I will slowly restart blogging a bit about my past year experience that included visiting Prof. Arto Klami group at the University of Helsinki and a research internship at Curious AI, working under the guidance of Mathias Berglund and Harri Valpola. The first part of my stay resulted in an interesting research direction exploring how to use the prior-predictive distribution to obtain direct relationships between moments of the data (if generated by the model being specified) and hyperparameters of the model. I will discuss this further, but for now, I leave the abstract and link to the preprint.

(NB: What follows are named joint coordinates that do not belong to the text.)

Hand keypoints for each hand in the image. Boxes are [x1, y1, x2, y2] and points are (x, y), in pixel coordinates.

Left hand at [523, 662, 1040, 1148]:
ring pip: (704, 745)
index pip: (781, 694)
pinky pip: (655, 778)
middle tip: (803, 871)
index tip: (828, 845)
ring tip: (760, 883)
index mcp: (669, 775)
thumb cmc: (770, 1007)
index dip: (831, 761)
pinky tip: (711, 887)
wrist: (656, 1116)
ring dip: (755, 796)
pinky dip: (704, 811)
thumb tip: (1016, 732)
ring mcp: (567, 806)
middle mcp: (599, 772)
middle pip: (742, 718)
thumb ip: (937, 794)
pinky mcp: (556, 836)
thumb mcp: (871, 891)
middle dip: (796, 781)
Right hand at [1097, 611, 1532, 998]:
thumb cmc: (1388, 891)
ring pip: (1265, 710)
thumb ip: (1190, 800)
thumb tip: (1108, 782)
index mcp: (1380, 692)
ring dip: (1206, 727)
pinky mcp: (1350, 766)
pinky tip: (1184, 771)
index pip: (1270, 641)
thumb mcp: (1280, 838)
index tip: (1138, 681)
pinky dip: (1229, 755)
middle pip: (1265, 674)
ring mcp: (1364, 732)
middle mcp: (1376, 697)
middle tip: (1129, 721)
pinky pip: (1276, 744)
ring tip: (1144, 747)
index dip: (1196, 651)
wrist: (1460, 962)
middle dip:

Abstract: Hyperparameter optimization for machine learning models is typically carried out by some sort of cross-validation procedure or global optimization, both of which require running the learning algorithm numerous times. We show that for Bayesian hierarchical models there is an appealing alternative that allows selecting good hyperparameters without learning the model parameters during the process at all, facilitated by the prior predictive distribution that marginalizes out the model parameters. We propose an approach that matches suitable statistics of the prior predictive distribution with ones provided by an expert and apply the general concept for matrix factorization models. For some Poisson matrix factorization models we can analytically obtain exact hyperparameters, including the number of factors, and for more complex models we propose a model-independent optimization procedure.
Our paper «Time is of the essence: A joint Hierarchical RNN and Point Process model for time and item predictions» has been accepted at 12th ACM International Conference on Web Search and Data Mining (WSDM). Collaborative work with Bjørnar Vassøy, Massimiliano Ruocco and Erlend Aune. WSDM is one of the top conferences in the domain of data mining, information retrieval and machine learning on the Web. This year WSDM had 511 submissions with an acceptance rate of 16%. Soon we will provide a link to the preprint and source-code.
In this paper, we have proposed a joint model with a shared latent representation for a Point Process model (for time prediction) and a Hierarchical Recurrent Neural Network (HRNN). By doing so we are able to model a multi-session recommendation problem, together with returning time prediction.
This work was developed as part of the Norwegian Open AI Lab in cooperation with Telenor Research.
Looking forward to visiting Melbourne again in the summer!